Pareas berdmorei, also known as the Mengla snail-eating snake or Berdmore's slug-eating snake, is a non-venomous snake native to Myanmar, China, Cambodia, Vietnam, Laos, and Thailand.

== Description ==
The dorsum of P. berdmorei is mostly yellow-brown to orange in color with variable dark markings. Thin stripes beginning at the upper postocular scales continue to the nape, often forming elongated dark markings. Its iris is uniform in color, which may vary from beige to bright red-orange. Its belly is white.

== Behaviour ==
Like the other snakes in its genus, P. berdmorei is an oviparous, semi-arboreal, nocturnal snail and slug eater.

== Distribution and subspecies ==
Pareas berdmorei is widely distributed across mainland Indochina north of the Kra Isthmus, with three major populations and three recognized subspecies.

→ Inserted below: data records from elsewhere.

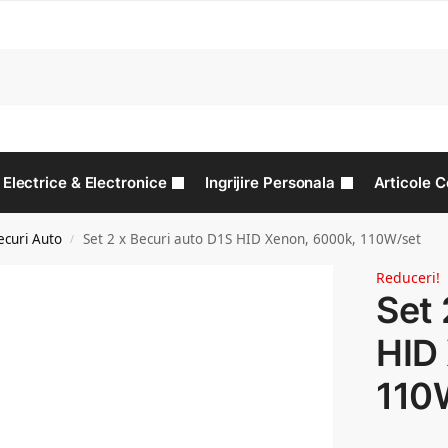
C
Electrice & Electronice
Ingrijire Personala
Articole C
ecuri Auto
Set 2 x Becuri auto D1S HID Xenon, 6000k, 110W/set
/
Reduceri!
Set 
HID
110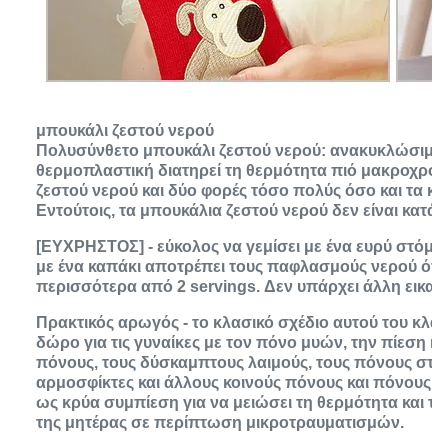
μπουκάλι ζεστού νερού
Πολυσύνθετο μπουκάλι ζεστού νερού: ανακυκλώσιμο
θερμοπλαστική διατηρεί τη θερμότητα πιό μακροχρό
ζεστού νερού και δύο φορές τόσο πολύς όσο και τα κ
Εντούτοις, τα μπουκάλια ζεστού νερού δεν είναι κατά
[ΕΥΧΡΗΣΤΟΣ] - εύκολος να γεμίσει με ένα ευρύ στόμα,
με ένα καπάκι αποτρέπει τους παφλασμούς νερού όπω
περισσότερα από 2 servings. Δεν υπάρχει άλλη εικασ
Πρακτικός αρωγός - το κλασικό σχέδιο αυτού του κλα
δώρο για τις γυναίκες με τον πόνο μυών, την πίεση κα
πόνους, τους δύσκαμπτους λαιμούς, τους πόνους στη
αρμοσφίκτες και άλλους κοινούς πόνους και πόνους, 
ως κρύα συμπίεση για να μειώσει τη θερμότητα και τ
της μητέρας σε περίπτωση μικροτραυματισμών.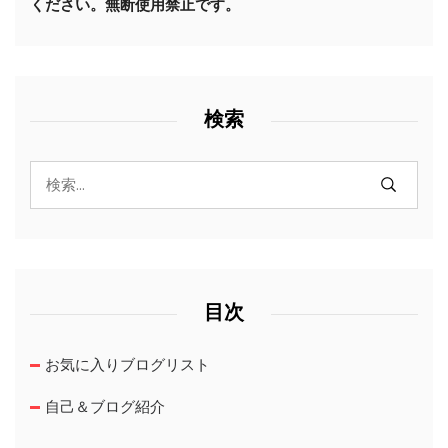
ください。無断使用禁止です。
検索
目次
お気に入りブログリスト
自己＆ブログ紹介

Pareas berdmorei berdmorei inhabits northern Vietnam, northern Laos, northern Thailand, eastern Myanmar, and southern Yunnan, China.

Pareas berdmorei truongsonicus inhabits the northern Annanmites (Truong Son) Mountains in central Vietnam and Laos.

Pareas berdmorei unicolor inhabits southern Vietnam and adjacent eastern Cambodia.

== Etymology ==
Its specific name refers to the collector of its holotype, Captain Major Thomas Matthew Berdmore (1811–1859).